2.1.1.3. Triangular Law

This law describes a triangle with a base between a minimum and a maximum and a highest density at a certain point \(x_{\rm mode}\), so

\[f(x) = \frac{2 \times (x-x_{\rm min})}{ (x_{\rm max}-x_{\rm min}) \times (x_{\rm mode}-x_{\rm min}) } {\rm 1\kern-0.28emI}_{[x_{\rm min}, x_{\rm mode}]}(x)\]

and

\[f(x) = \frac{2 \times (x_{\rm max}-x)}{ (x_{\rm max}-x_{\rm min}) \times (x_{\rm max}-x_{\rm mode}) } {\rm 1\kern-0.28emI}_{[x_{\rm mode},x_{\rm max}]}(x)\]

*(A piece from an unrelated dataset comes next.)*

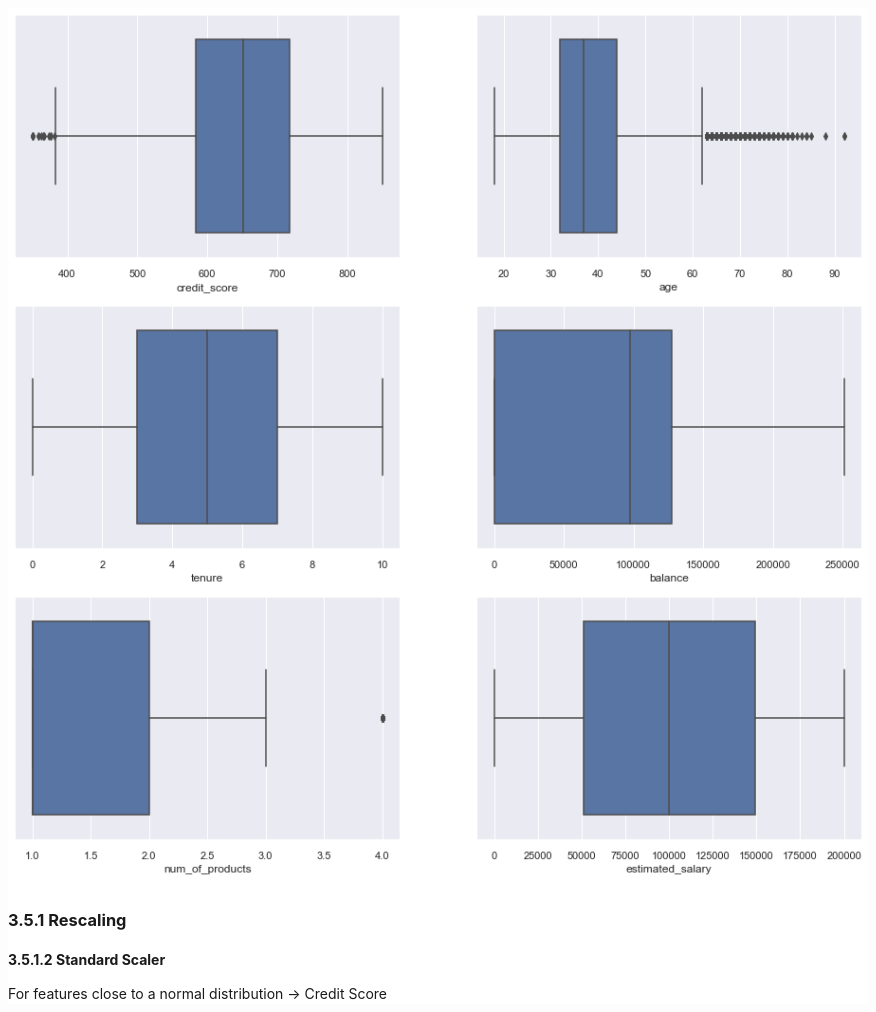 ![](img/05_boxplots.png)

### 3.5.1 Rescaling

**3.5.1.2 Standard Scaler**

For features close to a normal distribution → Credit Score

The mean value of the triangular law can then be computed as \(\mu = \dfrac{x_{\rm max}+x_{\rm min}+ x_{\rm mode}}{3}\) while its variance can be written as \(\sigma^2=\dfrac{(x^{2}_{\rm max}+ x^{2}_{\rm min}+x^{2}_{\rm mode}-x_{\rm max}x_{\rm min}-x_{\rm max}x_{\rm mode}-x_{\rm mode} x_{\rm min})}{18} \).

Figure 2.4 shows the PDF, CDF and inverse CDF generated for different sets of parameters.

../../../_images/TTriangularDistribution.png

Figure 2.4 Example of PDF, CDF and inverse CDF for Triangular distributions.